Very few know, or do not want to know, that out of nearly six million Syrian refugees, the E.U., with its 400 million inhabitants will only receive 15 percent, mostly concentrated in Serbia and Germany, while a country like Jordan, with a population of 7.5 million, welcomes 700,000.

And even Lebanon welcomes 1.3 million with a population of only 4.5 million inhabitants. As a proportion, that would be as if 18 million refugees had landed in Italy. Imagine what would happen.

This invented emergency is building up the political fortunes of racist and hateful parties and leaders. They are pushing all of Europe toward a process of self-destruction, exposing the institutional and cultural subtext that has been simmering for decades. A Europe of rights, of welfare for all, the “dream” told by Jeremy Rifkin 10 years ago is melting fast like the snow on Mount Etna after a sirocco wind.

As the famous poem by Bertolt Brecht explains, before it fell to the Jews, the Roma, the blacks, and now the refugees. And tomorrow? Tomorrow it will fall on us to be poor, excluded, marginalized citizens.

In fact, all around the West, and beyond, kilometers-long walls are being built topped with barbed wire. Ruthless border controls are set up to fend off not the aliens, but the poor who flee from wars and famine.

Meanwhile, the rich, the traffickers of weapons and drugs, whatever their nationality or skin color, are entitled to enter any country in the world. For them there are no walls or barriers, no matter if they are Syrians and Afghans, Palestinians and Libyans: only the damned of the earth must be left out.

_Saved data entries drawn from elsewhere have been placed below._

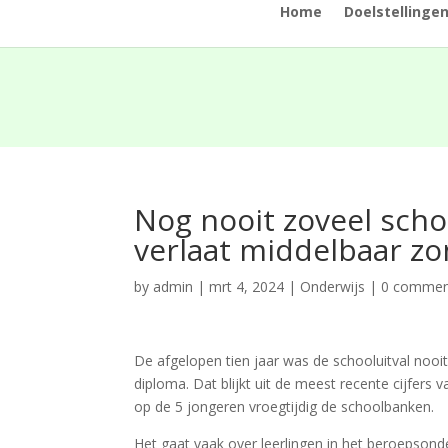
Home
Doelstellinge
Nog nooit zoveel schoo
verlaat middelbaar z
by
admin
|
mrt 4, 2024
|
Onderwijs
|
0 commen
De afgelopen tien jaar was de schooluitval nooit
diploma. Dat blijkt uit de meest recente cijfers 
op de 5 jongeren vroegtijdig de schoolbanken.
Het gaat vaak over leerlingen in het beroepsonderw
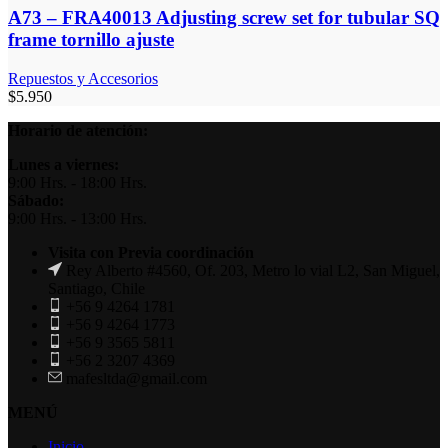
A73 – FRA40013 Adjusting screw set for tubular SQ
frame tornillo ajuste
Repuestos y Accesorios
$
5.950
Horario de atención:
Lunes a viernes:
9:00 Hrs. - 18:00 Hrs.
Sábado:
9:00 Hrs. - 13:00 Hrs.
Visita con Previa coordinación
Rey Alberto #4560, Of. 203, Metro lo vial L2, San Miguel,
Santiago, Chile
+56 9 4264 1781
+56 9 4264 1773
+56 9 3565 5811
+56 2 3207 4369
mafesltda@gmail.com
MENÚ
Inicio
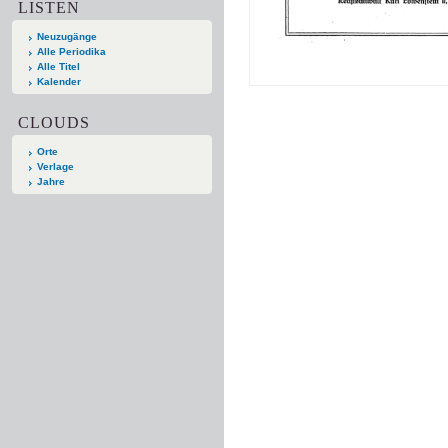
LISTEN
Neuzugänge
Alle Periodika
Alle Titel
Kalender
CLOUDS
Orte
Verlage
Jahre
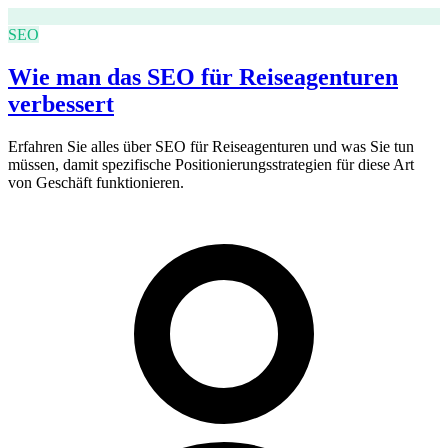
SEO
Wie man das SEO für Reiseagenturen
verbessert
Erfahren Sie alles über SEO für Reiseagenturen und was Sie tun
müssen, damit spezifische Positionierungsstrategien für diese Art
von Geschäft funktionieren.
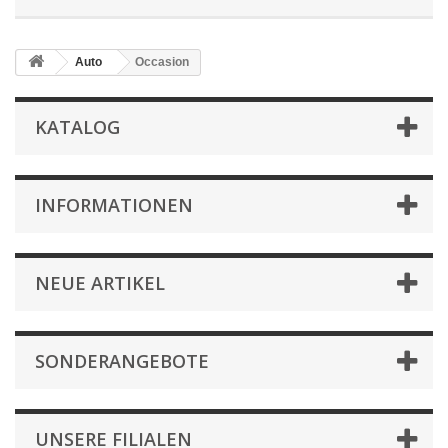
Auto
Occasion
KATALOG
INFORMATIONEN
NEUE ARTIKEL
SONDERANGEBOTE
UNSERE FILIALEN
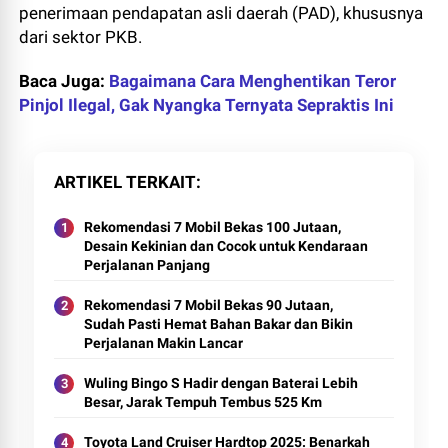
penerimaan pendapatan asli daerah (PAD), khususnya
dari sektor PKB.
Baca Juga:
Bagaimana Cara Menghentikan Teror
Pinjol Ilegal, Gak Nyangka Ternyata Sepraktis Ini
ARTIKEL TERKAIT
Rekomendasi 7 Mobil Bekas 100 Jutaan,
Desain Kekinian dan Cocok untuk Kendaraan
Perjalanan Panjang
Rekomendasi 7 Mobil Bekas 90 Jutaan,
Sudah Pasti Hemat Bahan Bakar dan Bikin
Perjalanan Makin Lancar
Wuling Bingo S Hadir dengan Baterai Lebih
Besar, Jarak Tempuh Tembus 525 Km
Toyota Land Cruiser Hardtop 2025: Benarkah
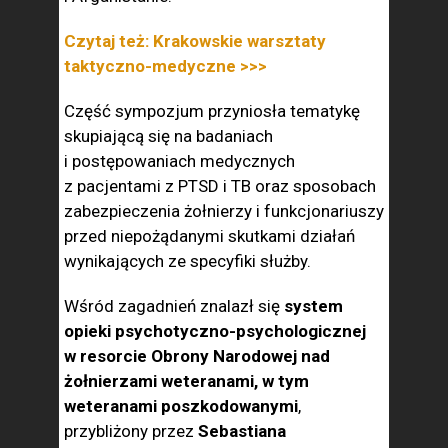
Czytaj też: Krakowskie warsztaty
taktyczno-medyczne >>>
Część sympozjum przyniosła tematykę
skupiającą się na badaniach
i postępowaniach medycznych
z pacjentami z PTSD i TB oraz sposobach
zabezpieczenia żołnierzy i funkcjonariuszy
przed niepożądanymi skutkami działań
wynikających ze specyfiki służby.
Wśród zagadnień znalazł się
system
opieki psychotyczno-psychologicznej
w resorcie Obrony Narodowej nad
żołnierzami weteranami, w tym
weteranami poszkodowanymi
,
przybliżony przez
Sebastiana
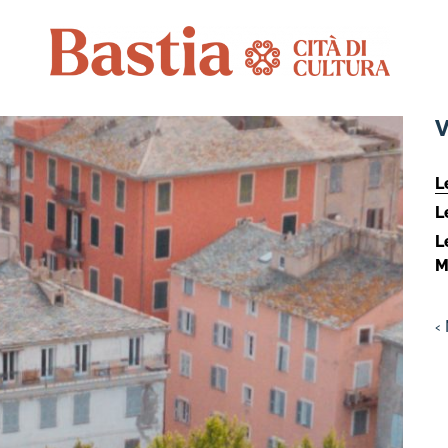
V
L
L
L
M
‹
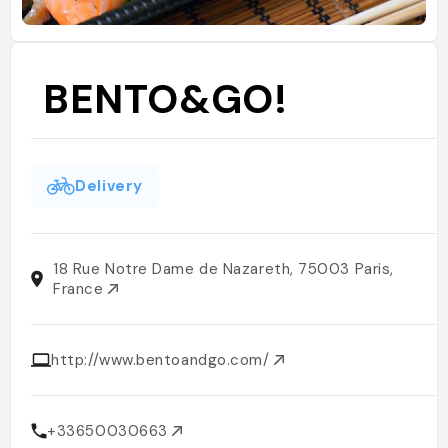
BENTO&GO!
Delivery
18 Rue Notre Dame de Nazareth, 75003 Paris,
France
http://www.bentoandgo.com/
+33650030663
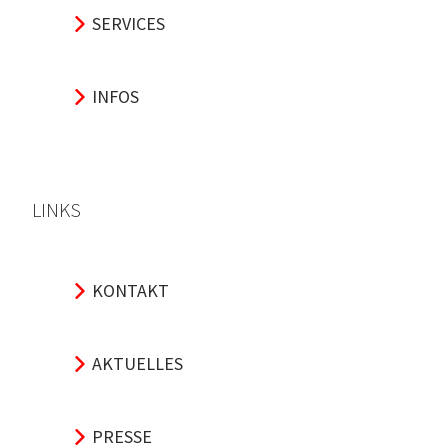
SERVICES
INFOS
LINKS
KONTAKT
AKTUELLES
PRESSE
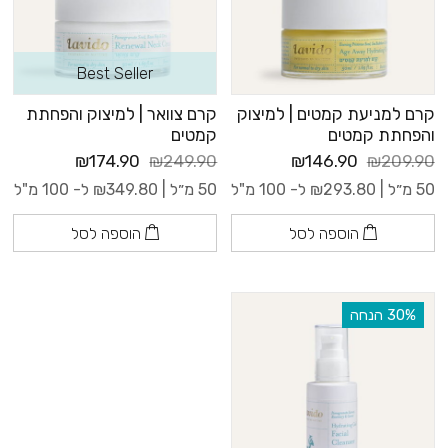
Best Seller
קרם למניעת קמטים | למיצוק
קרם צוואר | למיצוק והפחתת
והפחתת קמטים
קמטים
₪174.90
₪249.90
₪146.90
₪209.90
50 מ״ל |
293.80
₪
ל- 100 מ"ל
50 מ״ל |
349.80
₪
ל- 100 מ"ל
הוספה לסל
הוספה לסל
‫30% הנחה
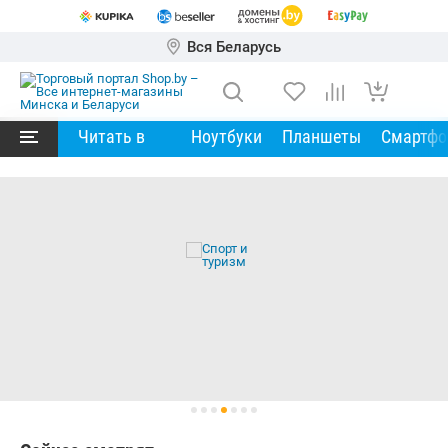
Вся Беларусь
Читать в
Ноутбуки
Планшеты
Смартф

This is the “new war on the poor” that erupted around the world that is bringing us back to the 17th century, the century of the Great Imprisonment as it was defined by the great Fernand Braudel: “This bourgeois ferocity will worsen immeasurably toward the end of the 16th century, and even more during the 17th century. The problem was to enable the poor to do no harm. (…) Little by little, throughout the West, the houses for the poor and undesirable multiply, where the inmates are sentenced to forced labor: The workhouses like Zuchthauser, or Maison de force, sort of prisons gathered under the administration of the great Hospital of Paris, founded in 1656. This ‘great confinement’ of the poor, madmen, criminals and even children, is one of the psychological aspects of the 17th century rational society, implacable in its reason.”